「限打の舞」はじめに
手順条件作という言葉自体意味があいまいですが、既に第3集で不成を取りあげました。
本集は手順条件としては2番目で、飛角香(いわゆる跳び道具駒)の限定打をテーマと
しています。
本来の構想は遠打ちですがそれ自体が難しい条件のうえ、短編主体の私の守備範囲内
ではより難しい事もあり、限定打としました。限定打には短打も含まれる訳ですが、
今回は一間離し以上を条件としました。結果的に1間離し・2間離しが大多数に
なりましたがある程度予想された結果です。むしろ、短手数作の比率が予想以上に
多くなったことに幾分は満足しています。
限定打を分類する方法はいくつかあると思いますが、私は一番簡単な分類を行いました。
詳細は本集の最後にまとめますが、複合目的を除くと香は3種類、飛と角は8種類に
なります。
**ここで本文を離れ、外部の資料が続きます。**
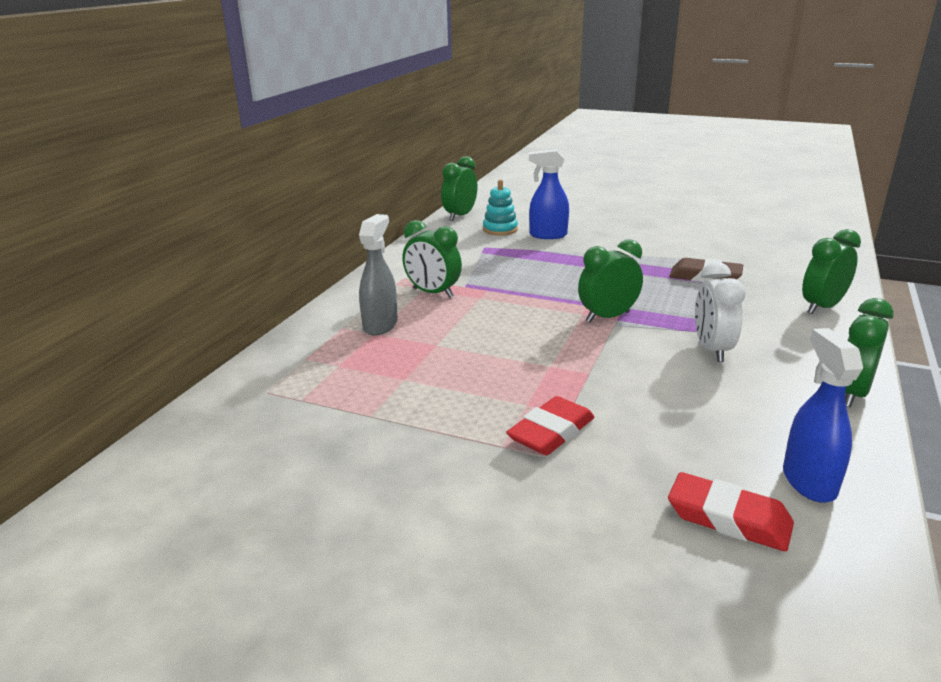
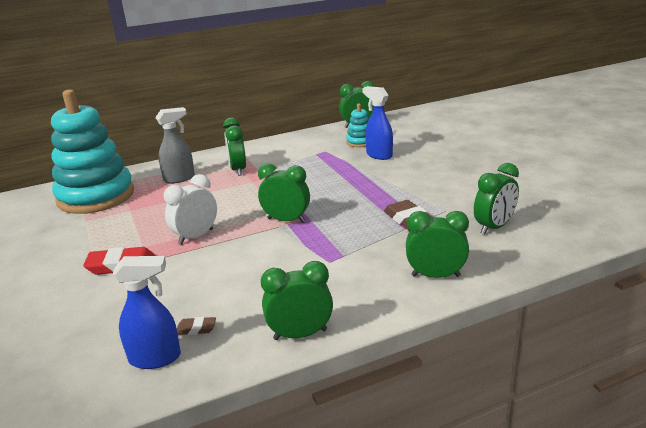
camera: 45 degrees right, 0 degrees up
red eraser [668,472,794,552] -> none
white clock [695,262,745,362] -> white clock moved to [164,174,217,245]
blue spray bottle [783,328,863,503] -> blue spray bottle turned 45 degrees clockwise [113,256,181,369]
none -> turquoise stacking toy [51,90,134,214]
none -> brown eraser [177,317,216,335]
none -> green clock [474,163,519,235]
この中には意味づけが曖昧なもの(負の限定)も含みますので、19種類以下
になります。ただし、駒の利きの有無による分類ですので、具体的な表現としては
数えきれないくらいあると思います。
飛角香の離し打ちには合駒がつきものです。個人的には合駒はあまり好きではなく、
結果的に作図は苦手です。合駒が絡まない限定打が多くなったこともある程度は
必然的です。合駒については別途、正面から取り組みたいと思っていますが、単に難解性の
増加目的は好きにはなれません。本集も飛角香が中心ですが、全般に難解性は少ないと
思っています。
以遠打ちも作品次第では問題にならない場合もありますが、本集ではテーマ上無理に
駒を配置して限定化しています。あまり良い方法とは思えませんが、作品集の統一の
ためです。跳び道具は紛れと同時に余詰も生みます。本集は40%弱の既発表作を含み
ますが再検討で複数作に余詰が見つかり修正しました。見つけたのは、励棋・脊尾詰ですが
大駒の追廻しの検討は人間よりはるかに強力な力を発揮します。本テーマではより
威力を発揮してもらいました。
その他多くの協力を頂いた方に感謝します。